Esses obstáculos são necessários para o amadurecimento e desenvolvimento mútuo de todos, assim como o bem-dotado não deve ser julgado como um ser arrogante e indiferente. Mashiro transmitia essa impressão de aleatoriedade e desinteresse, como se estivesse em outro plano dimensional, uma falácia percebida por Sorata em seus momentos de estima afetada e conflitos pessoais. O mesmo que Rita fez ao exortá-la para investir em mangád, e só quando estes percebem a infantilidade e o quão equivocados estavam, notam a importância de Mashiro em suas vidas. O quão precipitados e obsessos estavam em sua “inferioridade”, sem detectar a amizade que ignoravam, e como Mashiro também carecia de ambos.

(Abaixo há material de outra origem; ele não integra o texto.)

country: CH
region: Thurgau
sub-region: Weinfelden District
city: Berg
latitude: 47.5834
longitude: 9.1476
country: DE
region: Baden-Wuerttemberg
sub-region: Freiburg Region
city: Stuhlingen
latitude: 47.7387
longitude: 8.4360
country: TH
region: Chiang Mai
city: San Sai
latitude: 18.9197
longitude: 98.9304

Essas cenas onde Sorata se mostrava inapto para revelar sentimentos e descontava sua ira na pobre menina, fizeram com que eu alimentasse uma raiva desproporcional para consigo, algo que não senti, nem mesmo, com o “Judas Subaru”. Após refletir, inferi que o garoto empenha um papel que junta traços particulares que tentamos esconder, com outros que eu invejamos, o que estimula reações negativas. Qualquer um que já falhou em alguma tarefa, seja em aprender um instrumento, desenhar, sabe a aflição que isso causa. O desprazer de tentar, tentar, e não conseguir, enquanto outros alcançam o objetivo. Sorata é essa pessoa, porém, não vemos essa vulnerabilidade como suficiente para ignorar o que há de bom ao seu redor, e esse bom nós gostaríamos de ter. O anime refuta essa visão derrotista ao trabalhar justamente o que há de positivo em meio ao desastre.

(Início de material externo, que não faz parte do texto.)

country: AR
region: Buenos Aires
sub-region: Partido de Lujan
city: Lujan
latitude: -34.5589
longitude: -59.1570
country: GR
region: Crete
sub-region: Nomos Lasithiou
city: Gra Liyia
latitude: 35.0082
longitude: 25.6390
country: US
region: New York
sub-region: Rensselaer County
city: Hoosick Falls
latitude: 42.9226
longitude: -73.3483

Sakurasou oferece essa nova interpretação. De aceitar as diferenças sem abalar e abdicar do esforço, o que não garante resultados, mas é preponderante para atingi-los, e acima de tudo, enaltecer valores como amizade, respeito e generosidade. Principalmente amizade, pois são estas que podem nos facilitar temporadas conturbadas e oferecer sustento para enfrentá-las, nem que seja com o conforto de um singelo abraço. Alguém para dividir a dor que a desilusão cria, e não apelar para a reclusão, que intensifica, dolorosamente, com o passar do tempo, o sofrimento.

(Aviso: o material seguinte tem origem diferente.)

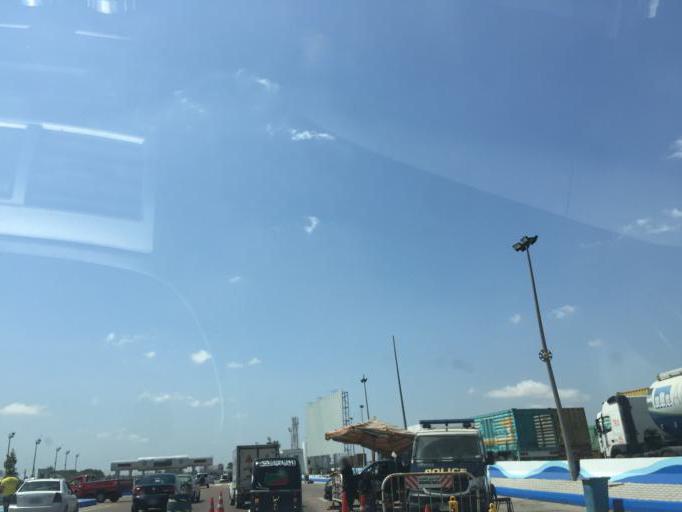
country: EG
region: Alexandria
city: Alexandria
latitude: 30.9676
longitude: 29.8296
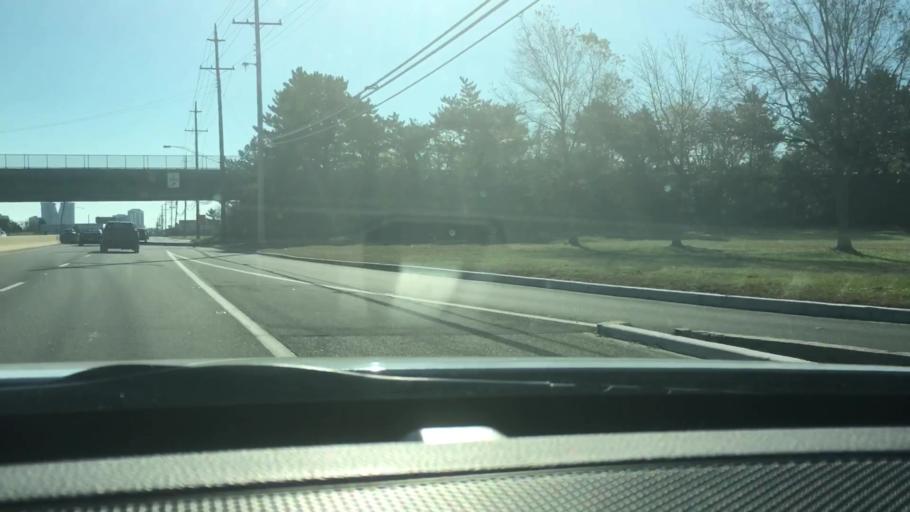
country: US
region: New Jersey
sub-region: Atlantic County
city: Ventnor City
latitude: 39.3683
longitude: -74.4742
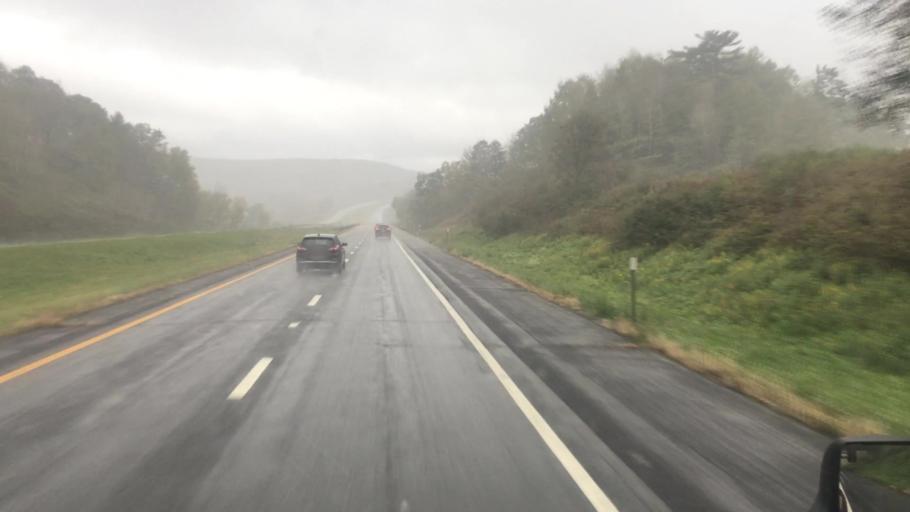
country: US
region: New York
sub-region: Chenango County
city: Bainbridge
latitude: 42.1846
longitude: -75.6065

Em âmbito pessoal, isso me soa artificial e utópico demais, sendo constrangedor de redigir, mas seria teimosia julgar a intenção do autor, pois assim como eu não me permito crer nessa felicidade que parece sempre esperar ao final de pequenos períodos de inferno, a mente por trás de Sakurasou tem a sua visão do mundo, e certamente há os que a compartilham, e eu contundentemente apoio – e invejo – os que confiam e adotam o otimismo em seus anos respirando.
Não é exclusividade de Sakurasou desenvolver e solidificar a existência de enfermos mesclados com alegria, assim como pressionar a tecla da importância em confiarmos uns nos outros. Eu não possuo mais otimismo para tal, e isso infelizmente me causa um certo torpor na mensagem do anime, o que não me impede de reconhecer seu, ora, esforço em transmiti-la.
Como disse Christopher McCandless, “a felicidade só é verdadeira se for compartilhada”. Ignorem meu cinismo, pois assim como o esforçado almeja o dom do talentoso, eu almejo o caráter de quem ainda nutre dessa crença.